Although you can install and prep up your environment running python, and dependencies for the ML framework, it will be easy to setup an local environment with the power of docker contianer thanks to the VSCode Dev Container
- VSCode
- VSCode Extension - Dev Containers
- Docker
- Python 3.9+
- Poetry - for dependency management
- PyTorch
- Nvidia CUDA Drives
- Streamlit - Frontend Application
When you open the codebase in vscode, it will prompt for "Reopen Folder in Container". Once you press that, vscode will build the docker container declared in the Dockerfile so that all the system dependency will be installed. VSCode will refresh to open the code base inside a container with the bash terminal.
poetry install
poetry install streamlit
Now you can explore and run the notebooks, run the backend server with python run.py
and frontend server with python app.py
The deep CNN model architecture employed in this project is a variant of (insert name of the architecture if you used a well-known one). The model has (number of layers, filters, etc.).
To train the model, run the train.ipynb
notebook, ensuring that you have your dataset appropriately organized. You can also adjust the training parameters as needed for your dataset size and hardware constraints.
To evaluate the model's performance on your test dataset, run the evaluate.ipynb
notebook.
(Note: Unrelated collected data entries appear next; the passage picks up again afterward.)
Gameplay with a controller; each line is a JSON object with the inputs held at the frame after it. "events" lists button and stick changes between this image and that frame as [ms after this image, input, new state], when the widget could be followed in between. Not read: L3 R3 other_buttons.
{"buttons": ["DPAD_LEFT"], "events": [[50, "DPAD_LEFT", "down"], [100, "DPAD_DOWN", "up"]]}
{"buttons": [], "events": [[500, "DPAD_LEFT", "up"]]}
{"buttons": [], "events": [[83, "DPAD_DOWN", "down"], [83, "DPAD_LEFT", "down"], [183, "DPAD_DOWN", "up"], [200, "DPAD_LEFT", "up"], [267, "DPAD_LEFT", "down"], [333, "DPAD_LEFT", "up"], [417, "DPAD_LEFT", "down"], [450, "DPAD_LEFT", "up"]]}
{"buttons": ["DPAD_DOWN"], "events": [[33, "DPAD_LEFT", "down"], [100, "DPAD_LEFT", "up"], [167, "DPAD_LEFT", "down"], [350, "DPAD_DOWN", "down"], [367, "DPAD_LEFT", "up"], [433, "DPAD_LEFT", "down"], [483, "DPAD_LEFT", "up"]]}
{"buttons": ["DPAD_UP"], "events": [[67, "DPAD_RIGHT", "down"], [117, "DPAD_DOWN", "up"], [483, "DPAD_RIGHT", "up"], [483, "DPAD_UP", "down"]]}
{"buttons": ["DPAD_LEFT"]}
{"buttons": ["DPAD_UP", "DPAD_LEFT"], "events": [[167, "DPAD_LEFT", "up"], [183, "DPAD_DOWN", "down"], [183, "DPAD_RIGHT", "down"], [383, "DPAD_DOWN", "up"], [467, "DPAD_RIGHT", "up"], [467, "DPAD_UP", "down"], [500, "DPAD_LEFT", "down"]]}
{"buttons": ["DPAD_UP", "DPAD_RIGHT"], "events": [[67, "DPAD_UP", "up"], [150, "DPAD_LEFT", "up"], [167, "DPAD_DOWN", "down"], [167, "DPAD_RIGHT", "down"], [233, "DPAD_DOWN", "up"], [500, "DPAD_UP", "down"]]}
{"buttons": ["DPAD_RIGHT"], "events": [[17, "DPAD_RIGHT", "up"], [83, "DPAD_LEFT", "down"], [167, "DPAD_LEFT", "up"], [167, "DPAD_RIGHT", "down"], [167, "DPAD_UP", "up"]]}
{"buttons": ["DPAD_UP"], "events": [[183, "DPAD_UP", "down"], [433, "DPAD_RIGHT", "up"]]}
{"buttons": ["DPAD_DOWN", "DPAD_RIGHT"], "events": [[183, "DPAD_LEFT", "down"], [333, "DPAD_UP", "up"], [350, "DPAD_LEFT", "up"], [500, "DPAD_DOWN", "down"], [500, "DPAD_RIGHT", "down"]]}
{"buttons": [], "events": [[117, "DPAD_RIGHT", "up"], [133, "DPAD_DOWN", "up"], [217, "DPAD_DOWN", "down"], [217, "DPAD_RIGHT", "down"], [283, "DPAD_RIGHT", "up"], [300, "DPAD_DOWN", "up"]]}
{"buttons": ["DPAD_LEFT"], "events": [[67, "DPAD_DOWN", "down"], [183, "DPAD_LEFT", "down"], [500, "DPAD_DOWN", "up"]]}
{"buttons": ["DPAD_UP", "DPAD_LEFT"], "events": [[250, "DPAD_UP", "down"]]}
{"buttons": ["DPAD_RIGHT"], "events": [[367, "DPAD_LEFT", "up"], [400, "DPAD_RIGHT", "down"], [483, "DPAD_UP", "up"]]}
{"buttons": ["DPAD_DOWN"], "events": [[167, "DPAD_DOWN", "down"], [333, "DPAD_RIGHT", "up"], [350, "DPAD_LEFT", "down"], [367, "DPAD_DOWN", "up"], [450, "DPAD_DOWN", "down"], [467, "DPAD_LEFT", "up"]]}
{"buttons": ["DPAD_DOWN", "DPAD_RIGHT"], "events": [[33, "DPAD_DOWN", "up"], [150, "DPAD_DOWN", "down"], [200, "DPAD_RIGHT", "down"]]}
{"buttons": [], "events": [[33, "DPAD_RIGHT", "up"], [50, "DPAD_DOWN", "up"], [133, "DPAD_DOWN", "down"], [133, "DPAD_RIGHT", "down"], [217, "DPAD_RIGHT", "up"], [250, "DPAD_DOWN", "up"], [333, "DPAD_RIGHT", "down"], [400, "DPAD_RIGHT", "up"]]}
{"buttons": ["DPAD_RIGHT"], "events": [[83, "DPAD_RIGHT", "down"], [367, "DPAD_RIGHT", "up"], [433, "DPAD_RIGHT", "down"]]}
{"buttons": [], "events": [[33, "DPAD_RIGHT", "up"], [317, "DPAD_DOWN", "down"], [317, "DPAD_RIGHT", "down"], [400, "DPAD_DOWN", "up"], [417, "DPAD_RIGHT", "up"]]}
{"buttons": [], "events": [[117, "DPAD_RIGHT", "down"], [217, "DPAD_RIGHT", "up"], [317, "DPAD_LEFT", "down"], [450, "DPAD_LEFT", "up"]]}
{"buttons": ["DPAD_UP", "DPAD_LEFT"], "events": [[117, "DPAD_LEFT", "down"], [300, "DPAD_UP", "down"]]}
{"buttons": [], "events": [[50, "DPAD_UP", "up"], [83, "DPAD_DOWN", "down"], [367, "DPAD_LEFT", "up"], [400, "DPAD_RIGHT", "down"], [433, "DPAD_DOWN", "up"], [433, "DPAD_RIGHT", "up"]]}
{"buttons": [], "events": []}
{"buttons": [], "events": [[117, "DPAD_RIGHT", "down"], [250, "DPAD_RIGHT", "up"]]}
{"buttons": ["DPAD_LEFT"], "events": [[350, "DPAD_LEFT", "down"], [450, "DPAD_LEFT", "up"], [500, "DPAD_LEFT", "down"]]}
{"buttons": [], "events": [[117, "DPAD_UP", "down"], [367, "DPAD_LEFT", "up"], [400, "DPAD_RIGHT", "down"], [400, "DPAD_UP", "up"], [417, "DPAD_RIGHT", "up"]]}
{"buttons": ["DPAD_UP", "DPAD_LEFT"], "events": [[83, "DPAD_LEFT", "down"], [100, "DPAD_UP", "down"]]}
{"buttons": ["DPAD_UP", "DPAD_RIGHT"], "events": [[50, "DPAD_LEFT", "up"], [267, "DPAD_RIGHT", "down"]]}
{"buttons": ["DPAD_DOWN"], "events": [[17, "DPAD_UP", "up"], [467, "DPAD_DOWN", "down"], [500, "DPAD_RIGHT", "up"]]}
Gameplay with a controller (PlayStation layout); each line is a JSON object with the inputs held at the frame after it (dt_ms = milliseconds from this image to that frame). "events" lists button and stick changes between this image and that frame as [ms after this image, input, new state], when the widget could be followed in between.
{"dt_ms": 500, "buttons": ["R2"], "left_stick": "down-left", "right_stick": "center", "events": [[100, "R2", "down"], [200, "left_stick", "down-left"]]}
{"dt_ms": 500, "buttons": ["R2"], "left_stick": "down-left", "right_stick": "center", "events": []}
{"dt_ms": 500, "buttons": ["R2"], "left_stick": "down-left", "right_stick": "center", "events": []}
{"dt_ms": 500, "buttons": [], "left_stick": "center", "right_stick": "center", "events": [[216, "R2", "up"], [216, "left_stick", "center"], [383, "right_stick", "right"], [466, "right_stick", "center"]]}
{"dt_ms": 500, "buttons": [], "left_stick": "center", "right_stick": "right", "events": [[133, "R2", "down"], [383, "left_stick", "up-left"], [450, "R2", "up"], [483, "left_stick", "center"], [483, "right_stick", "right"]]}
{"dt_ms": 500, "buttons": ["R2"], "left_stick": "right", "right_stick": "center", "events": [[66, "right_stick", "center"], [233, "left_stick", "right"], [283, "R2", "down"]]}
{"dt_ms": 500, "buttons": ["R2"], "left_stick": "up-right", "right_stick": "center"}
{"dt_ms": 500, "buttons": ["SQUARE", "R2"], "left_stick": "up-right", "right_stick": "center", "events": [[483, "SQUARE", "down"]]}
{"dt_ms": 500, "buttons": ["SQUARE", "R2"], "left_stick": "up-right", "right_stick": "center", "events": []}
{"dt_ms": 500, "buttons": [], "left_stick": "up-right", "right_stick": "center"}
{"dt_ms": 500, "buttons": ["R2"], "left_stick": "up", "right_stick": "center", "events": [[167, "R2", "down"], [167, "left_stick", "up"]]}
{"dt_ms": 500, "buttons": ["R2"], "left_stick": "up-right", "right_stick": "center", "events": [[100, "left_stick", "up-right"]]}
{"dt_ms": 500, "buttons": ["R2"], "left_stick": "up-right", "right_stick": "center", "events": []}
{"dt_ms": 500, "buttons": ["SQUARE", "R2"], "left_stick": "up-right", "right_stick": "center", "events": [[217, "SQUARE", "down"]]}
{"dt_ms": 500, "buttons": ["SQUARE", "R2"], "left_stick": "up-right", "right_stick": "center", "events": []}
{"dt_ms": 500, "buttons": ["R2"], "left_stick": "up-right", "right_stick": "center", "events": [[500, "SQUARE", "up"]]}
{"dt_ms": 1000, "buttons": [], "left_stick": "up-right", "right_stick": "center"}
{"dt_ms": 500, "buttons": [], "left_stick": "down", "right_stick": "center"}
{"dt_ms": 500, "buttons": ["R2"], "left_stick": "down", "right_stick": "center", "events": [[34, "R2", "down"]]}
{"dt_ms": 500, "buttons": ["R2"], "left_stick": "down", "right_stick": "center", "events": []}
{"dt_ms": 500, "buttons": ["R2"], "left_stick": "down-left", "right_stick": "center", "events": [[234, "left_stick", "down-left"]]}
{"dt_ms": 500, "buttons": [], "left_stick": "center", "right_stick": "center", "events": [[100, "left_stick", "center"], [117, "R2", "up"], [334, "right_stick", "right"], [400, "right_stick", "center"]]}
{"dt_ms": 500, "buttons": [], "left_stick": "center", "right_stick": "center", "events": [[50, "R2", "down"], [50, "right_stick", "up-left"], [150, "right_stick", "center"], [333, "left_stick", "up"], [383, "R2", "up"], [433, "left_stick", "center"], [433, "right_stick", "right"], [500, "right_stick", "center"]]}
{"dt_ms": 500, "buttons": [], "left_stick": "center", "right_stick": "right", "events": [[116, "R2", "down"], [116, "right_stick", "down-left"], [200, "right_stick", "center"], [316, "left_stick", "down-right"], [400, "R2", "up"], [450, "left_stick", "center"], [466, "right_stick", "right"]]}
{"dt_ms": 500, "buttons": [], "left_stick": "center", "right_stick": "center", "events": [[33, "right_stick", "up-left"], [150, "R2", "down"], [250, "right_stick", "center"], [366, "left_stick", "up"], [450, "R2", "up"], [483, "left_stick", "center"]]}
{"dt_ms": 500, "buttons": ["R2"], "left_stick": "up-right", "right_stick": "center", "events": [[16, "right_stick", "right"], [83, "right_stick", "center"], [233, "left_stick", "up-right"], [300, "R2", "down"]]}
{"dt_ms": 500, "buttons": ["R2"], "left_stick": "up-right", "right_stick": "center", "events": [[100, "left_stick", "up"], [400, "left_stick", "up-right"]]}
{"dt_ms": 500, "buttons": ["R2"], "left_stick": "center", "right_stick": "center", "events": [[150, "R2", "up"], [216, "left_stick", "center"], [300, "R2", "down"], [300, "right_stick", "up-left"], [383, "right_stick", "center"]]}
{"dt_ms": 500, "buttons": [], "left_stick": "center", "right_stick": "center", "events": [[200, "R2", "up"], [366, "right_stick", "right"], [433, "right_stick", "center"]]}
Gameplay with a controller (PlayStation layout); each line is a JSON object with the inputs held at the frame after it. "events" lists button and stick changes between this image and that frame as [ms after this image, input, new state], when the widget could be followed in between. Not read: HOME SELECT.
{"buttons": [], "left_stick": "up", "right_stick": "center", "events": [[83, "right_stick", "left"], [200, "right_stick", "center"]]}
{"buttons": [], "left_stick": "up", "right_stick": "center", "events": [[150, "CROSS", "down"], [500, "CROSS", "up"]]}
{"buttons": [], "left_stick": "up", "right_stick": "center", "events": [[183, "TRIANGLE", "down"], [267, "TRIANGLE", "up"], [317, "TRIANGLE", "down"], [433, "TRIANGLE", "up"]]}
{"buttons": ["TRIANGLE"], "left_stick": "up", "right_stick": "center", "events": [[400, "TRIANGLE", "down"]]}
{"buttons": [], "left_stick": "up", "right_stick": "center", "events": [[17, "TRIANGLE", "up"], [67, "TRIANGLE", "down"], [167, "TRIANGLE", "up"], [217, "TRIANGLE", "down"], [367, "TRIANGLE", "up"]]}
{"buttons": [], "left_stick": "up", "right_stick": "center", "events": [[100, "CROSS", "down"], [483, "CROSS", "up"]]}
This will generate various metrics to assess the model's accuracy and effectiveness in COVID-19 diagnosis.
For real-time inference on new radiography images, you can deploy the trained model using the inference server scripts. The inference_server.py
script sets up an API server that listens for incoming requests and responds with predictions.
The model and research presented in this repository are part of our undergraduate's thesis. You can find the complete thesis document at the following link:
Our methodology for training and developing the deep learning model were developed as a research paper with the results and comparisons with existing algorithms. And it is published as a conference proceedings in AIP Conference Proceedings. You can find the copy in INTERNATIONAL CONFERENCE ON ADVANCEMENT IN DESIGN, DEVELOPMENT, ENGINEERING, PROCESSING, AND CHARACTERIZATION: ADDEPC 2021 1-2 December 2021 as CovidXDetector: Deep learning based chest abnormality detection for covid radiography diagnosis.
We welcome contributions to enhance the performance or usability of this model. If you find any issues or have suggestions for improvements, feel free to open an issue or submit a pull request.
This project is licensed under the MIT License.
We would like to thank all the researchers and organizations who have made their datasets and pre-trained models available to the public. Their contributions have been invaluable in the development of this project.
Citation (if applicable):
Arun Pandian Rathinakumar, N. Yuvaraj, D. Premkumar, Anjana George Joseph, A. Feroz Khan, K. R. Sri Preethaa; CovidXDetector: Deep learning based chest abnormality detection for covid radiography diagnosis. AIP Conf. Proc. 7 May 2024; 2853 (1): 020260. https://doi.org/10.1063/5.0197394
For any questions or inquiries, please contact: [email protected]
Disclaimer: This model is an aid to medical professionals and should not be used as a standalone diagnostic tool. Always consult with qualified healthcare professionals for accurate diagnosis and treatment.